Start of MATERIAL FOR THIS TASK
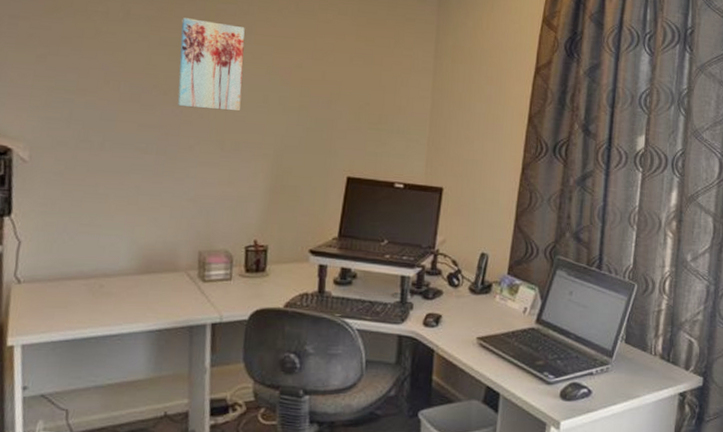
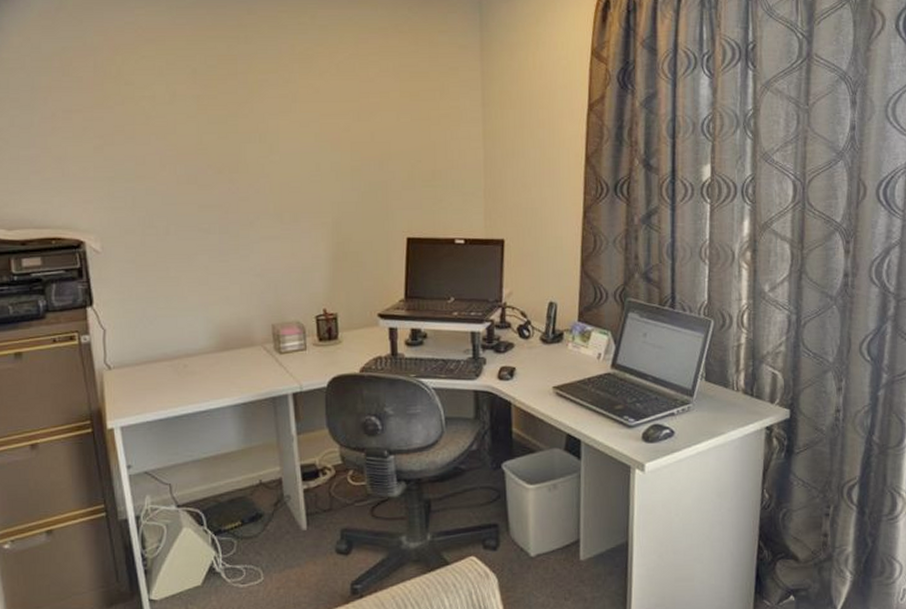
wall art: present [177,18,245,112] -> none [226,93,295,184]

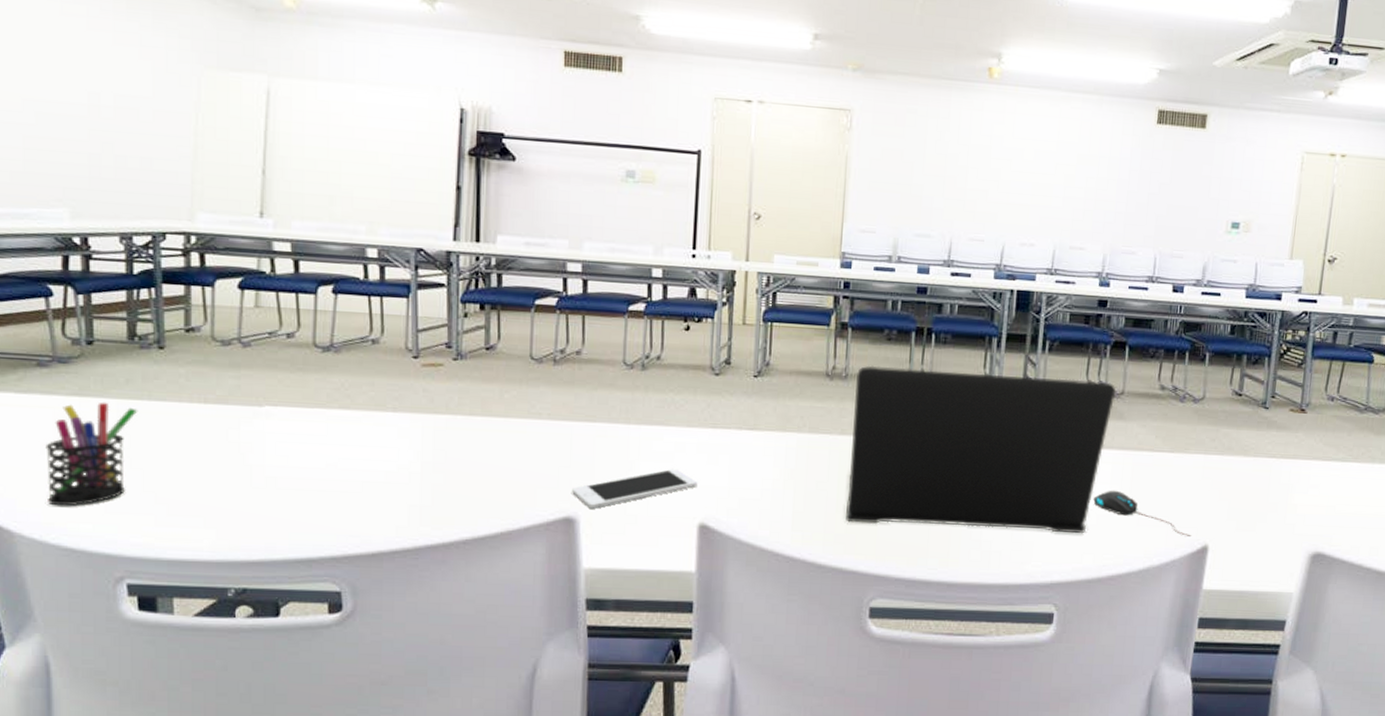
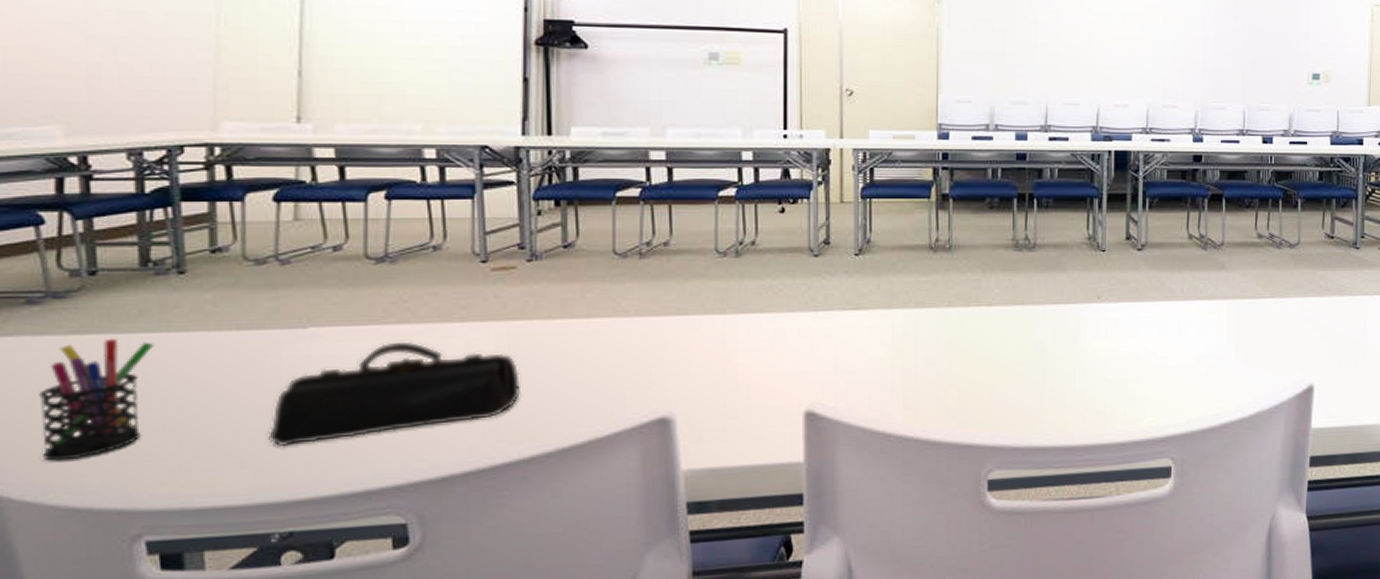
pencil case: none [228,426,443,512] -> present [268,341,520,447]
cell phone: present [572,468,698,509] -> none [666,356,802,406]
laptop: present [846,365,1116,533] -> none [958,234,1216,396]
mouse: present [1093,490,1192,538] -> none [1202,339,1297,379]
End of MATERIAL FOR THIS TASK
— PROBLEM —
Could you copy each line above exactly as written, minus any pictures?

— YOUR SOLUTION —
wall art: present [177,18,245,112] -> none [226,93,295,184]

pencil case: none [228,426,443,512] -> present [268,341,520,447]
cell phone: present [572,468,698,509] -> none [666,356,802,406]
laptop: present [846,365,1116,533] -> none [958,234,1216,396]
mouse: present [1093,490,1192,538] -> none [1202,339,1297,379]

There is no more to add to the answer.